All the light we cannot see
Updated: Oct 2, 2019
If you like fiction, if you like history, and if you like books where the events all crazily tie together in the end, this is the novel for you.
All The Light We Cannot See by Anthony Doerr won the 2015 Pulitzer Prize for fiction and it's quite easy to see why. This book is amazing!
It takes place in both Germany and France across the several years encompassing World War II. Our main characters are Marie-Laure, an intelligent blind French girl with a love of sea creatures, and Werner, a young German orphan with a penchant for radio mechanics who becomes part of the Hitler Youth due to his skills.
Their stories seem like they will never intersect until they do, in this booming, intense climax. I was so captivated that I read the last 100 pages in four hours.

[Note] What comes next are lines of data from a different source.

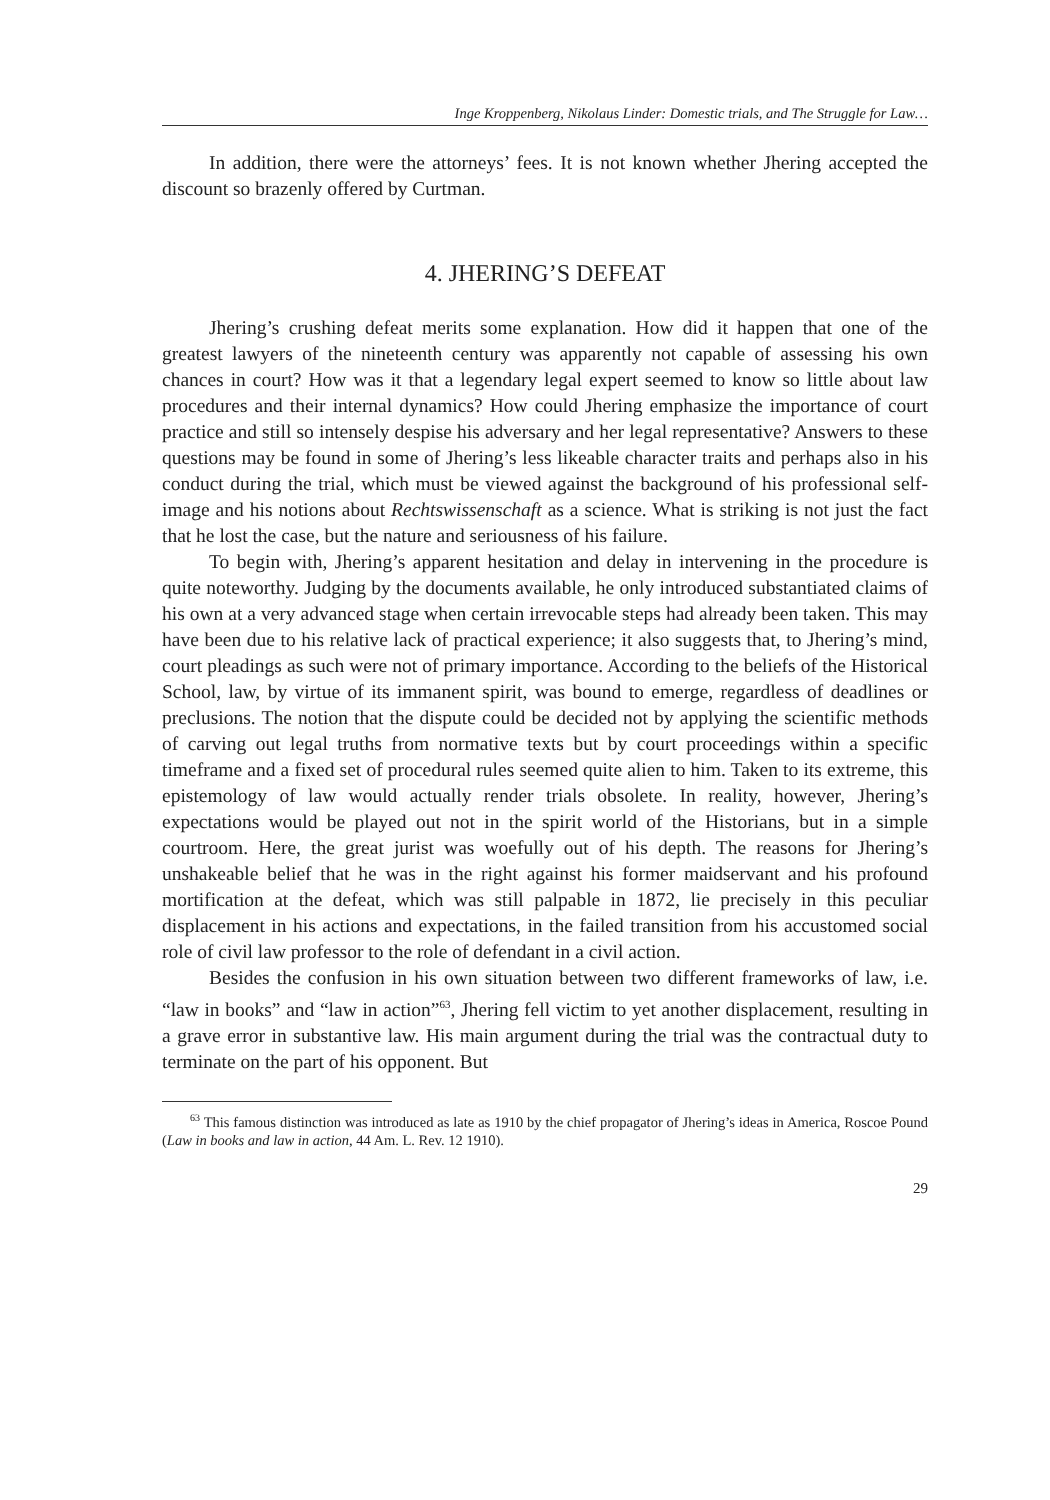Inge Kroppenberg, Nikolaus Linder: Domestic trials, and The Struggle for Law…
In addition, there were the attorneys’ fees. It is not known whether Jhering accepted the discount so brazenly offered by Curtman.
4. JHERING’S DEFEAT
Jhering’s crushing defeat merits some explanation. How did it happen that one of the greatest lawyers of the nineteenth century was apparently not capable of assessing his own chances in court? How was it that a legendary legal expert seemed to know so little about law procedures and their internal dynamics? How could Jhering emphasize the importance of court practice and still so intensely despise his adversary and her legal representative? Answers to these questions may be found in some of Jhering’s less likeable character traits and perhaps also in his conduct during the trial, which must be viewed against the background of his professional self-image and his notions about Rechtswissenschaft as a science. What is striking is not just the fact that he lost the case, but the nature and seriousness of his failure.
To begin with, Jhering’s apparent hesitation and delay in intervening in the procedure is quite noteworthy. Judging by the documents available, he only introduced substantiated claims of his own at a very advanced stage when certain irrevocable steps had already been taken. This may have been due to his relative lack of practical experience; it also suggests that, to Jhering’s mind, court pleadings as such were not of primary importance. According to the beliefs of the Historical School, law, by virtue of its immanent spirit, was bound to emerge, regardless of deadlines or preclusions. The notion that the dispute could be decided not by applying the scientific methods of carving out legal truths from normative texts but by court proceedings within a specific timeframe and a fixed set of procedural rules seemed quite alien to him. Taken to its extreme, this epistemology of law would actually render trials obsolete. In reality, however, Jhering’s expectations would be played out not in the spirit world of the Historians, but in a simple courtroom. Here, the great jurist was woefully out of his depth. The reasons for Jhering’s unshakeable belief that he was in the right against his former maidservant and his profound mortification at the defeat, which was still palpable in 1872, lie precisely in this peculiar displacement in his actions and expectations, in the failed transition from his accustomed social role of civil law professor to the role of defendant in a civil action.
Besides the confusion in his own situation between two different frameworks of law, i.e. “law in books” and “law in action”<sup>63</sup>, Jhering fell victim to yet another displacement, resulting in a grave error in substantive law. His main argument during the trial was the contractual duty to terminate on the part of his opponent. But
<sup>63</sup> This famous distinction was introduced as late as 1910 by the chief propagator of Jhering’s ideas in America, Roscoe Pound (Law in books and law in action, 44 Am. L. Rev. 12 1910).
29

I know what you're thinking. Do we really need another book about WW II? We've already read The Book Thief and the diary of Anne Frank. But this book is worth it.
Doerr knew how to put me right in the middle of the action in a way I've personally never experienced before. I was with Werner in the large hot room of crimson flags learning what it means to be German and I was with Marie-Laure in the Saint-Malo grotto, touching snails and smelling the sea.
The story starts slow, building up the way life gradually builds up. The action doesn't happen all all at once. But once it did, every page I had read before that suddenly made sense in a whole new way.
I can't even do this novel justice by writing about it. Honestly, you're going to have to read it and be enthralled for yourself.